▸ Exercise directions
Write out the records that follow with every word intact.

Collected data entries:
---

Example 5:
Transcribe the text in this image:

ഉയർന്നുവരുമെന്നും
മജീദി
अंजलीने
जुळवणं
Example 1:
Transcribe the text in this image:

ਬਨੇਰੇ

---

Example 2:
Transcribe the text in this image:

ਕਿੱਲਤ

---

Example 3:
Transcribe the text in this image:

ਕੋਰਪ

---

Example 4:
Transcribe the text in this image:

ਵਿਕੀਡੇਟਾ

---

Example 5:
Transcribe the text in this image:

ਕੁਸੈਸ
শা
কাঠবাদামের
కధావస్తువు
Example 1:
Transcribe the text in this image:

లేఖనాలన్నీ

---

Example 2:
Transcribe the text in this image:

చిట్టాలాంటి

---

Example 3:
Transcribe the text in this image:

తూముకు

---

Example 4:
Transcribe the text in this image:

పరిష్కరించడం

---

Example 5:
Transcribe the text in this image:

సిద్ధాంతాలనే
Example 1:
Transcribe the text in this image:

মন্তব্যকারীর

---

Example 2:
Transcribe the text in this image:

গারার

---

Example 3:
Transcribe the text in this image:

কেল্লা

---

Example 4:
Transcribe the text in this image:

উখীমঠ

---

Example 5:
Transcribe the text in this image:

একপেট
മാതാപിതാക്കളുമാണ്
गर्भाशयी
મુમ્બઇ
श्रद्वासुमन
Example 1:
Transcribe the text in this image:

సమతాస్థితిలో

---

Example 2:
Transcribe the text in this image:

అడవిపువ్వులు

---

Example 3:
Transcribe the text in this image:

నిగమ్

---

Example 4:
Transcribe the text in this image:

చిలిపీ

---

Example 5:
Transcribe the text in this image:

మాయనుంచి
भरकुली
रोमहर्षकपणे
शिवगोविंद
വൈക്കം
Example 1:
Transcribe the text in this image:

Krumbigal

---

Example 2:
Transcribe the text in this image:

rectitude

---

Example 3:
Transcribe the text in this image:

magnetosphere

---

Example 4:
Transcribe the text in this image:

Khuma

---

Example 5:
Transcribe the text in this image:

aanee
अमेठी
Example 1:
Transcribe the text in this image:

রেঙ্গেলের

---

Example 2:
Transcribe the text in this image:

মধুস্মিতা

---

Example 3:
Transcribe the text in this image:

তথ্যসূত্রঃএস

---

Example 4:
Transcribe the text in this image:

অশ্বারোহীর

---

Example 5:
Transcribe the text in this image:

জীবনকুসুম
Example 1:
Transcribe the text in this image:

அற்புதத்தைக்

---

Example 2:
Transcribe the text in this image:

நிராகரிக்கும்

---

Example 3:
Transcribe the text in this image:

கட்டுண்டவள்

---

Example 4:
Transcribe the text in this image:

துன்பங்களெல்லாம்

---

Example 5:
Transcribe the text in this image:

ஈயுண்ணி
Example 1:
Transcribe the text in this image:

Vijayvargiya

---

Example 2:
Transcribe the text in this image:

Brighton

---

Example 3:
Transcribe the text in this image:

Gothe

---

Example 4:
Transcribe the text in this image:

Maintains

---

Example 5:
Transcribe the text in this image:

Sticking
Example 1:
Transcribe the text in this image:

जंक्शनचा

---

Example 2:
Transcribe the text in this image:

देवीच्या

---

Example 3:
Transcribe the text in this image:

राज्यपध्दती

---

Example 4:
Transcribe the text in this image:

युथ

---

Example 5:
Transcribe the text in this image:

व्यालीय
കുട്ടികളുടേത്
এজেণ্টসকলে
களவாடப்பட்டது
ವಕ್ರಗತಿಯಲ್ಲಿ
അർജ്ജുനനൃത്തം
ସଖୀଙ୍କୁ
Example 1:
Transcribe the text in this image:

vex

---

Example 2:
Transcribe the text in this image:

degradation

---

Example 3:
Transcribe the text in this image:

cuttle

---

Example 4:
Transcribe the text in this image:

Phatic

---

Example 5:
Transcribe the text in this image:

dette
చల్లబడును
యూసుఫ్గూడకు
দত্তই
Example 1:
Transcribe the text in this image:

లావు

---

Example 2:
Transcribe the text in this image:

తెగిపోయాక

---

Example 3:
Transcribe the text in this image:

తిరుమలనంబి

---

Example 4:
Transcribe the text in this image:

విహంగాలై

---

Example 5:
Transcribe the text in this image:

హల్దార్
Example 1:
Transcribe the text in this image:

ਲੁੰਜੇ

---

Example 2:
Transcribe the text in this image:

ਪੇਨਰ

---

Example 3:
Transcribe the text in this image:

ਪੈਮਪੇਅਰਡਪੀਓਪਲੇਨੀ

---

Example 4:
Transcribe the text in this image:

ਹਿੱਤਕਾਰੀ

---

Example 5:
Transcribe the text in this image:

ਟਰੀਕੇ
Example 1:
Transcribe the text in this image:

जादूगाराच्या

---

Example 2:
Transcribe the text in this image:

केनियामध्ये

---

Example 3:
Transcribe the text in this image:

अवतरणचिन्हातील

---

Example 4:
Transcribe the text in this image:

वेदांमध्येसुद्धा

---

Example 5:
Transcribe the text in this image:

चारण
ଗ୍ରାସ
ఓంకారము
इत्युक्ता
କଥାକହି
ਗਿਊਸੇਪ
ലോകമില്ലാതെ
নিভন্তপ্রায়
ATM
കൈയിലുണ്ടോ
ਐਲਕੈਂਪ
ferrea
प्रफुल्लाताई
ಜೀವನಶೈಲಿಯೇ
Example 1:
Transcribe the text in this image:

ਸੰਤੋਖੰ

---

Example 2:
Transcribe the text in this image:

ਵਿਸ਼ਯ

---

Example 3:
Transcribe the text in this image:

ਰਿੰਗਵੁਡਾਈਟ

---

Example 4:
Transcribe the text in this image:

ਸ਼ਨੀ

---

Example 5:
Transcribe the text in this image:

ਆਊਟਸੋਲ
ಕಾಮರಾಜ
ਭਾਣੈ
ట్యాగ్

▸ Response box
---

Example 5:
Transcribe the text in this image:

ഉയർന്നുവരുമെന്നും
മജീദി
अंजलीने
जुळवणं
Example 1:
Transcribe the text in this image:

ਬਨੇਰੇ

---

Example 2:
Transcribe the text in this image:

ਕਿੱਲਤ

---

Example 3:
Transcribe the text in this image:

ਕੋਰਪ

---

Example 4:
Transcribe the text in this image:

ਵਿਕੀਡੇਟਾ

---

Example 5:
Transcribe the text in this image:

ਕੁਸੈਸ
শা
কাঠবাদামের
కధావస్తువు
Example 1:
Transcribe the text in this image:

లేఖనాలన్నీ

---

Example 2:
Transcribe the text in this image:

చిట్టాలాంటి

---

Example 3:
Transcribe the text in this image:

తూముకు

---

Example 4:
Transcribe the text in this image:

పరిష్కరించడం

---

Example 5:
Transcribe the text in this image:

సిద్ధాంతాలనే
Example 1:
Transcribe the text in this image:

মন্তব্যকারীর

---

Example 2:
Transcribe the text in this image:

গারার

---

Example 3:
Transcribe the text in this image:

কেল্লা

---

Example 4:
Transcribe the text in this image:

উখীমঠ

---

Example 5:
Transcribe the text in this image:

একপেট
മാതാപിതാക്കളുമാണ്
गर्भाशयी
મુમ્બઇ
श्रद्वासुमन
Example 1:
Transcribe the text in this image:

సమతాస్థితిలో

---

Example 2:
Transcribe the text in this image:

అడవిపువ్వులు

---

Example 3:
Transcribe the text in this image:

నిగమ్

---

Example 4:
Transcribe the text in this image:

చిలిపీ

---

Example 5:
Transcribe the text in this image:

మాయనుంచి
भरकुली
रोमहर्षकपणे
शिवगोविंद
വൈക്കം
Example 1:
Transcribe the text in this image:

Krumbigal

---

Example 2:
Transcribe the text in this image:

rectitude

---

Example 3:
Transcribe the text in this image:

magnetosphere

---

Example 4:
Transcribe the text in this image:

Khuma

---

Example 5:
Transcribe the text in this image:

aanee
अमेठी
Example 1:
Transcribe the text in this image:

রেঙ্গেলের

---

Example 2:
Transcribe the text in this image:

মধুস্মিতা

---

Example 3:
Transcribe the text in this image:

তথ্যসূত্রঃএস

---

Example 4:
Transcribe the text in this image:

অশ্বারোহীর

---

Example 5:
Transcribe the text in this image:

জীবনকুসুম
Example 1:
Transcribe the text in this image:

அற்புதத்தைக்

---

Example 2:
Transcribe the text in this image:

நிராகரிக்கும்

---

Example 3:
Transcribe the text in this image:

கட்டுண்டவள்

---

Example 4:
Transcribe the text in this image:

துன்பங்களெல்லாம்

---

Example 5:
Transcribe the text in this image:

ஈயுண்ணி
Example 1:
Transcribe the text in this image:

Vijayvargiya

---

Example 2:
Transcribe the text in this image:

Brighton

---

Example 3:
Transcribe the text in this image:

Gothe

---

Example 4:
Transcribe the text in this image:

Maintains

---

Example 5:
Transcribe the text in this image:

Sticking
Example 1:
Transcribe the text in this image:

जंक्शनचा

---

Example 2:
Transcribe the text in this image:

देवीच्या

---

Example 3:
Transcribe the text in this image:

राज्यपध्दती

---

Example 4:
Transcribe the text in this image:

युथ

---

Example 5:
Transcribe the text in this image:

व्यालीय
കുട്ടികളുടേത്
এজেণ্টসকলে
களவாடப்பட்டது
ವಕ್ರಗತಿಯಲ್ಲಿ
അർജ്ജുനനൃത്തം
ସଖୀଙ୍କୁ
Example 1:
Transcribe the text in this image:

vex

---

Example 2:
Transcribe the text in this image:

degradation

---

Example 3:
Transcribe the text in this image:

cuttle

---

Example 4:
Transcribe the text in this image:

Phatic

---

Example 5:
Transcribe the text in this image:

dette
చల్లబడును
యూసుఫ్గూడకు
দত্তই
Example 1:
Transcribe the text in this image:

లావు

---

Example 2:
Transcribe the text in this image:

తెగిపోయాక

---

Example 3:
Transcribe the text in this image:

తిరుమలనంబి

---

Example 4:
Transcribe the text in this image:

విహంగాలై

---

Example 5:
Transcribe the text in this image:

హల్దార్
Example 1:
Transcribe the text in this image:

ਲੁੰਜੇ

---

Example 2:
Transcribe the text in this image:

ਪੇਨਰ

---

Example 3:
Transcribe the text in this image:

ਪੈਮਪੇਅਰਡਪੀਓਪਲੇਨੀ

---

Example 4:
Transcribe the text in this image:

ਹਿੱਤਕਾਰੀ

---

Example 5:
Transcribe the text in this image:

ਟਰੀਕੇ
Example 1:
Transcribe the text in this image:

जादूगाराच्या

---

Example 2:
Transcribe the text in this image:

केनियामध्ये

---

Example 3:
Transcribe the text in this image:

अवतरणचिन्हातील

---

Example 4:
Transcribe the text in this image:

वेदांमध्येसुद्धा

---

Example 5:
Transcribe the text in this image:

चारण
ଗ୍ରାସ
ఓంకారము
इत्युक्ता
କଥାକହି
ਗਿਊਸੇਪ
ലോകമില്ലാതെ
নিভন্তপ্রায়
ATM
കൈയിലുണ്ടോ
ਐਲਕੈਂਪ
ferrea
प्रफुल्लाताई
ಜೀವನಶೈಲಿಯೇ
Example 1:
Transcribe the text in this image:

ਸੰਤੋਖੰ

---

Example 2:
Transcribe the text in this image:

ਵਿਸ਼ਯ

---

Example 3:
Transcribe the text in this image:

ਰਿੰਗਵੁਡਾਈਟ

---

Example 4:
Transcribe the text in this image:

ਸ਼ਨੀ

---

Example 5:
Transcribe the text in this image:

ਆਊਟਸੋਲ
ಕಾಮರಾಜ
ਭਾਣੈ
ట్యాగ్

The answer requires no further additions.